During the Adaptive Leadership Conference, retired USMC Colonel Mike Wyly recounted the Corps’ experience in implementing maneuver warfare. Although Boyd was involved in this effort, he didn’t invent maneuver warfare (and the term never appears in Patterns). Maneuver warfare dates back to World War I and rests on the same philosophical base as the Toyota Way. And like the Toyota Way, maneuver warfare took about 25 years to install to the level where it became the accepted doctrine of the organization.

The experiences of both the USMC and Toyota share several common elements that you may find useful when trying to instill these ideas into your own organization:

  • A focus on action. The only purpose of the theory is to guide your actions, to suggest what actions to take. This stuff is not telekinesis — nothing counts until you do something in the real world. Both Taiichi Ohno at Toyota and Mike Wyly and his team in the Corps were constantly looking for ways to show that groups within their organizations that used their ideas outperformed those that didn’t. The lessons absorbed from each mini-implementation helped shape the doctrine and also smoothed the next round of implementation.
  • The support of the people at the top. Any implementation activity can be killed and killed quickly in its early stages by eliminating its advocates. This ultimately happened at both Toyota and the Marine Corps but not until a critical mass of practitioners had been created. Another role of the senior leadership is to write the rules for promotion. If you have made a compelling case, then at some point, the top management of the organization must promote those who subscribe to the new doctrine and put those who don’t where they can do no harm.
  • Do your homework. If you expect the organization to bet its future on your ideas, you not only have to be right, you have to be able to sell your concepts to an initially skeptical leadership team. A good way to demonstrate an acceptable level of mastery is to publish your conclusions. “A prophet is not without honor,” the Bible notes, “except in his own country.” Articles in the Marine Corps Gazette or Harvard Business Review help overcome this.

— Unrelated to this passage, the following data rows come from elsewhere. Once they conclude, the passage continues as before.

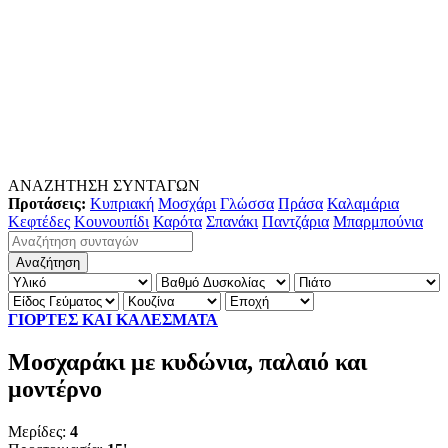
ΑΝΑΖΗΤΗΣΗ ΣΥΝΤΑΓΩΝ
Προτάσεις:
Κυπριακή
Μοσχάρι
Γλώσσα
Πράσα
Καλαμάρια
Κεφτέδες
Κουνουπίδι
Καρότα
Σπανάκι
Παντζάρια
Μπαρμπούνια
ΓΙΟΡΤΕΣ ΚΑΙ ΚΑΛΕΣΜΑΤΑ
Μοσχαράκι με κυδώνια, παλαιό και
μοντέρνο
Μερίδες:
4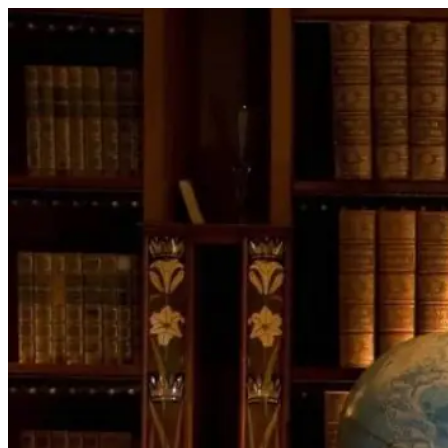
Перейти
к
содержимому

It’s worth repeating that Boyd’s work, like that of Sun Tzu, is not something that you can implement directly. Instead, Boyd describes a philosophy of competition based on moral strength, mental agility, and physical ability (in that order) and an organizational climate that encourages creativity and initiative harmonized to achieve the organization’s goals. In other words, it’s the why and the what. The “how” is what you have to work on. You can use the Marine Corps manuals and the descriptions of the Toyota Way as guides, but what works for them after a quarter century of doctrine and implementation co-evolving will not work for you, at least not right out of the box.

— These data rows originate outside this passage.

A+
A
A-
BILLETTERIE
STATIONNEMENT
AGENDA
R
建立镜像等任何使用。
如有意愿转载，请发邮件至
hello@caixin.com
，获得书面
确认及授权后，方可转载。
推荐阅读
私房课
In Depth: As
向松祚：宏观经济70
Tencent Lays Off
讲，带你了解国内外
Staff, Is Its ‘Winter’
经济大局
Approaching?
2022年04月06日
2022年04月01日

By the way, it doesn’t have to take 25 years. As Police Lieutenant Fred Leland told us at the end of the Adaptive Leadership Conference:

This was an outstanding class. I was honored to attend and meet each of you. The only negative I have was that it could have been longer. I personally can not get enough of Boyd and the topic of adaptive leadership. This stuff saves lives!

2 Responses to Implementing Boyd, II

  1. Paul Bayer

    Hi Chet,

    the three points you mention are necessary but not sufficient, at least not for big organisations. Transformation initiatives there soon blunt and find themselves caught in trenches and attrition processes even if the three points are fulfilled.

    At least there is a fourth point: the action has to be focused to critical points and weaknesses of the actual system. So we can demonstrate, that the new way can improve the entire system. Without this demonstration the people at the top won’t support the new way a long time.

    Transformation initiatives create conflicts between the advocates of the new and those of the old way. There is the risk that the system deteriorates as a consequence of these conflicts. So I would suggest a fifth point: avoid these conflicts, victory without war. Easier said than done ;-).

    Best regards from Germany,
    Paul Bayer

  2. chet

    Paul –

    Thanks - very good points, illustrating why “implementation” has to be evolved by the people in the organization.